Selebihnya agama yg lain hanya
didasari oleh filsafat orang-orang terdahulu dan nenek moyang mereka.
Jadi inilah perbedaannya antara ibadah ritual ummat Islam yg menghadap
batu dengan ibadah ritual ummat lain yg juga menghadap batu. Dalam agama
lain, batu itu dianggap seperti Dewa/Tuhan, sesuatu yg diagungkan dan
dipuja-puja, sedangkan ummat islam memandang batu itu hanyalah sebagai
alat untuk mewujudkan kebaktian kepada Tuhan yang sebenarnya. Sebetulnya
pengertian berhala di sini tidak hanya batu saja, tetapilebih luas.
Berhala bisa berarti ideologi, bisa berarti materi/uang, bisa berarti
manusia, bisa berarti yg lain-lain selain Tuhan alam Semesta.
Setiap kegiatan yg tidak
didasari oleh ketundukan kepada ketentuan Tuhan dan perintah-perintah
Tuhan (Allah), maka berartiseorang muslim bisa terjebak dalam
penyembahan “berhala”. Seperti seorang muslim yg lebih menggandrungi dan
memuja artis tertentu sampai-sampai tidak sholat karena ada acara
konser, maka bisa dikatakan orang itu telah menyembah (telah tunduk)

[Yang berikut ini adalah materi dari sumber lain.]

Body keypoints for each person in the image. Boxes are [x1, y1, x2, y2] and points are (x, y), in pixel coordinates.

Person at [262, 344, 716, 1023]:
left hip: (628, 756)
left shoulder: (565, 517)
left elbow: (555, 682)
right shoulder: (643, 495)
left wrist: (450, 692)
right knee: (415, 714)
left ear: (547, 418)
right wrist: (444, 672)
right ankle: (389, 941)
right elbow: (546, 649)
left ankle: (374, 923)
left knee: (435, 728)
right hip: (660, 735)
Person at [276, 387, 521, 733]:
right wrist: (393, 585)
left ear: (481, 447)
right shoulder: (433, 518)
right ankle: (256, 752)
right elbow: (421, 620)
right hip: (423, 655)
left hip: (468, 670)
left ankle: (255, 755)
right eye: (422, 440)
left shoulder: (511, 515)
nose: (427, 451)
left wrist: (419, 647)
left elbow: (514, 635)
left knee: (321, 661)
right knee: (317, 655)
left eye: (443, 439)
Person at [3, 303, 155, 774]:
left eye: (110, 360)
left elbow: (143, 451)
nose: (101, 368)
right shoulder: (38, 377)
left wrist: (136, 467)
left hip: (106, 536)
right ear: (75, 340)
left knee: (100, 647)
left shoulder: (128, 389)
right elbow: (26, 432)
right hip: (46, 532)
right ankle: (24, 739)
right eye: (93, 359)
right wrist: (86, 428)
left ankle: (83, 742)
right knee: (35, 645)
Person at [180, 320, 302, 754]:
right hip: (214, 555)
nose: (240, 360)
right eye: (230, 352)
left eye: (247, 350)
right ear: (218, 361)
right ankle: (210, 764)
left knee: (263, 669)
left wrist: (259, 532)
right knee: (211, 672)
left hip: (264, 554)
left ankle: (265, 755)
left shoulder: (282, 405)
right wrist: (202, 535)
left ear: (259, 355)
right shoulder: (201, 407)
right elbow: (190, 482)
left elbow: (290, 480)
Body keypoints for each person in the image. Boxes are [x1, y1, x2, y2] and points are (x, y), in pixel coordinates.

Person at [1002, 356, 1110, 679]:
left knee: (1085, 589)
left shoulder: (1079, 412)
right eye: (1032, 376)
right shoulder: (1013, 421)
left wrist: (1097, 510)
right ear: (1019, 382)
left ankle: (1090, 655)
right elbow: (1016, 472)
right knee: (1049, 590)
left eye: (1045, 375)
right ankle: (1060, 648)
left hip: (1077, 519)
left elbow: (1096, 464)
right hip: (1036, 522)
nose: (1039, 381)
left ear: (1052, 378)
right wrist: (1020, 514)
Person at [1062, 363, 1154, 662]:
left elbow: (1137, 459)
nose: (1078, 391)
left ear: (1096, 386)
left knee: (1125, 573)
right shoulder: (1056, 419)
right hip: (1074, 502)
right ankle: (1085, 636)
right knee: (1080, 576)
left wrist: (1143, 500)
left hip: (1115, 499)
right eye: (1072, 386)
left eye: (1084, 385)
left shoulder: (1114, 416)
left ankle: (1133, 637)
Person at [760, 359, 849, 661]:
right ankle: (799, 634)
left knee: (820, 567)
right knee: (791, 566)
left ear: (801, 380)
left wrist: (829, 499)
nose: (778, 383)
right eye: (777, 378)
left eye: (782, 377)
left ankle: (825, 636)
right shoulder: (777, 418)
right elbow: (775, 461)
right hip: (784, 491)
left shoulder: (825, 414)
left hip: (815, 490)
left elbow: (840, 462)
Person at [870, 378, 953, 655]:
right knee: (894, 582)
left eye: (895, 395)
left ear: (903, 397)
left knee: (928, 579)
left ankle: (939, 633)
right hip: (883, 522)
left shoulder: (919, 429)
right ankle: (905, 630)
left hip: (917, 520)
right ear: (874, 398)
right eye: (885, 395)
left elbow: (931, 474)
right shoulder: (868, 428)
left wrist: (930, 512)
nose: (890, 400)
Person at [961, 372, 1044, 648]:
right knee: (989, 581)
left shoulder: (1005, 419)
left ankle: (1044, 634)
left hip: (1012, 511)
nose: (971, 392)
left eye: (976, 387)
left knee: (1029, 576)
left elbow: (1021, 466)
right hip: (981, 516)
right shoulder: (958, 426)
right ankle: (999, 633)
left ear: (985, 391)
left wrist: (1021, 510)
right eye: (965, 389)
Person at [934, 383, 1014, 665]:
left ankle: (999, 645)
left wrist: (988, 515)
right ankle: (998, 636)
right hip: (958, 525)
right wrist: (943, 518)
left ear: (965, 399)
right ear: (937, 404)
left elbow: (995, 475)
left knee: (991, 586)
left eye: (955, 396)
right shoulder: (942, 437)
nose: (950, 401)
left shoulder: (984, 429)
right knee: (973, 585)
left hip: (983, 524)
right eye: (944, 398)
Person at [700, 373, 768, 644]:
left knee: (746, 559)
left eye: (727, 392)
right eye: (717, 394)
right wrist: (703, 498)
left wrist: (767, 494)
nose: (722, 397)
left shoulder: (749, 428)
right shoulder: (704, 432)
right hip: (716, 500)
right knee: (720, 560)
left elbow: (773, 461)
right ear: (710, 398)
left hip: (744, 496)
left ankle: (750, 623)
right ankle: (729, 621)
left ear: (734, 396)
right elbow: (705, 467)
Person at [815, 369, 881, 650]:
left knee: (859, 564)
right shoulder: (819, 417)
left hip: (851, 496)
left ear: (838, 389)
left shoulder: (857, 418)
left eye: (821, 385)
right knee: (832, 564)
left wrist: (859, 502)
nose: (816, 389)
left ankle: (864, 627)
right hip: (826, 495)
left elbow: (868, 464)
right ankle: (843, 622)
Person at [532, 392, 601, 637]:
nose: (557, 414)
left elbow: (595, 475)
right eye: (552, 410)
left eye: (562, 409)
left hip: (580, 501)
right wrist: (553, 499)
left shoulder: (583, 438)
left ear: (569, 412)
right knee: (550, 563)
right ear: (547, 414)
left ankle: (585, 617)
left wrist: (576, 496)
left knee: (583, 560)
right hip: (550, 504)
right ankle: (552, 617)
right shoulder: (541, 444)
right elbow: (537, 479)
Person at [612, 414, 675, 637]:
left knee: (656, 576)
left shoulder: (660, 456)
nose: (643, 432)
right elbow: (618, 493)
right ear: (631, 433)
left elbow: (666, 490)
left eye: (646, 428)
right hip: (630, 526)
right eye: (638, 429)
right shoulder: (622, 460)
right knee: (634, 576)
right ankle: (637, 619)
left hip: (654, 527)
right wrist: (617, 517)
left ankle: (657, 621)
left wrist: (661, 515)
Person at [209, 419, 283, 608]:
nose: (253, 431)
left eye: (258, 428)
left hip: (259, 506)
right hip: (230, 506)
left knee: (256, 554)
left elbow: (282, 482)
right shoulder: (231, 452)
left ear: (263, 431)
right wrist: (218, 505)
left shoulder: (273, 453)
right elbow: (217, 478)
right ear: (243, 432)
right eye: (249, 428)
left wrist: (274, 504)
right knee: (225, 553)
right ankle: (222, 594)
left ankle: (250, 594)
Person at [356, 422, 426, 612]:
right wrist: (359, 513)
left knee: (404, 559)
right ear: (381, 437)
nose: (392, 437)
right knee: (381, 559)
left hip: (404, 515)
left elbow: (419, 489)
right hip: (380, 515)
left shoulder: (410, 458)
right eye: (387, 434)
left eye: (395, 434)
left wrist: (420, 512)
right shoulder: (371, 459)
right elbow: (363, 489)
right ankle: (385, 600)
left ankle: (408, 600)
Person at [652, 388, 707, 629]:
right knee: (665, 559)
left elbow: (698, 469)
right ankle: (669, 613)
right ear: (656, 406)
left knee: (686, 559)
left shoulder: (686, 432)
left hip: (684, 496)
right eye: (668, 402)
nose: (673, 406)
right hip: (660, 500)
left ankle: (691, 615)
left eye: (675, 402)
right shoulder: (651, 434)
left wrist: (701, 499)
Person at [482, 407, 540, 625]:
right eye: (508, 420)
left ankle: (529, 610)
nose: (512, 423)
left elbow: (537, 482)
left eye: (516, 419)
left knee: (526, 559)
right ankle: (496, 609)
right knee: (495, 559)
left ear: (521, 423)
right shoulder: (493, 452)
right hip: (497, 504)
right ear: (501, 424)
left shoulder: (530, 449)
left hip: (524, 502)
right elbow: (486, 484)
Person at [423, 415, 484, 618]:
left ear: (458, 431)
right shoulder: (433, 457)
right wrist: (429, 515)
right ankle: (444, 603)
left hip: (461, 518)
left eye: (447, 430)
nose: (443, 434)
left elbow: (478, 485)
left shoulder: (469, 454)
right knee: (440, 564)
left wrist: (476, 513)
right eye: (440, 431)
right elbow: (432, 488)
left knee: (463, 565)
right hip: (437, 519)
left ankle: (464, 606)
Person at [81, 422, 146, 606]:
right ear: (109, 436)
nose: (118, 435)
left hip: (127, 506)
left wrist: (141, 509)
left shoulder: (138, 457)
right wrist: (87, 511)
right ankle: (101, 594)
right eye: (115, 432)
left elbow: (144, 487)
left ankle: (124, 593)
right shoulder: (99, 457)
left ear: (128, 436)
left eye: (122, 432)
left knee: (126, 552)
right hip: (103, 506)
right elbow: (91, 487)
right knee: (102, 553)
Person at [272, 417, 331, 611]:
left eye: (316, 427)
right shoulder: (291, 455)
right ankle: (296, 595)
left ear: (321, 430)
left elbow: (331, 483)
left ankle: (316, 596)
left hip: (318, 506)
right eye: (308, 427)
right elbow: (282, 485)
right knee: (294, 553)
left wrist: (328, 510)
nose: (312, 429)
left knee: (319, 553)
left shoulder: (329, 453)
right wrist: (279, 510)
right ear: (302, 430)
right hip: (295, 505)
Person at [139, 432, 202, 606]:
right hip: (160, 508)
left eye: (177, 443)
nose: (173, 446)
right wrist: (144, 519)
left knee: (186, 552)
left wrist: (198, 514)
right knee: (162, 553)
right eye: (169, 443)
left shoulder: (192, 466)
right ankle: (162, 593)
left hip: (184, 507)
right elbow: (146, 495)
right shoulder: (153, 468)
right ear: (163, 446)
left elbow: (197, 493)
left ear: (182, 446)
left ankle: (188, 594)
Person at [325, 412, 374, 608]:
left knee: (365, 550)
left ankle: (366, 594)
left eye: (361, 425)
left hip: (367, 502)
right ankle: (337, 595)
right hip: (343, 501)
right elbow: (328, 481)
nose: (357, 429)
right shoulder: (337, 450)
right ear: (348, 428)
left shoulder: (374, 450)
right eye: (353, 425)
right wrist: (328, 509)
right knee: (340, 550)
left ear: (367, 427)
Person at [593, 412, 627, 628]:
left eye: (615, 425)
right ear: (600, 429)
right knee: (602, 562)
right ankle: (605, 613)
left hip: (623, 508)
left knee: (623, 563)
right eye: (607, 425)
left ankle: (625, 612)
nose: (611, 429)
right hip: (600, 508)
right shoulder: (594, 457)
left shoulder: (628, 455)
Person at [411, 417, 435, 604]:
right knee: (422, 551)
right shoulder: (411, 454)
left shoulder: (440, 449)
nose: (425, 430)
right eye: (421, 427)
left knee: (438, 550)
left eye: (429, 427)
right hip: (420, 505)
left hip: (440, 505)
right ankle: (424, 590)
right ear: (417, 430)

kepada “berhala” (ketundukan ia dan ketakutan ia kepada Tuhannya telah
terkalahkan oleh seorang artis). Begitu juga bila seseorang telah tunduk
dan sujud kepada batu (batu tsb dianggap mempunyai kekuatan gaib dan
kemudian dipuja-puja) atau bila seseorang telah tunduk dan sujud kepada
matahari (menganggap matahari itu sebagai pemberi rezki) ataupun kepada
sapi (menganggap bahwa sapi itu titisan dewa dll lalu disembah dan
diagung-agungkan) maka semua itu adalah penyembahan terhadap “berhala”.
Jadi anda harus bisa membedakan
mana yg benar-benar memuja benda/hewan/tumbuhan sebagai Tuhan dan mana
yg melakukan sujud menghadap batu hanya sebagai wujud ketaatan kepada
Tuhan yg sebenarnya. Rasulullah sendiri pernah menunjuk Hajar Aswad
dengan tongkat Beliau:
Diriwayatkan oleh Ibnu Abbas:
Nabi mengerjakan Tawaf
mengelilingi Ka’bah dengan menunggang seekor unta pada ibadah haji
terakhir dan menyentuh hajar aswad dengan tongkatnya. (Sahih Bukhari juz
2 no 677).
Dengan demikian nyatalah bahwa
Hajar Aswad itu hanyalah batu yang tidak dapat mendatangkan celaka atau
tidak dapat mendatangkan untung kecuali dengan ijin Allah swt.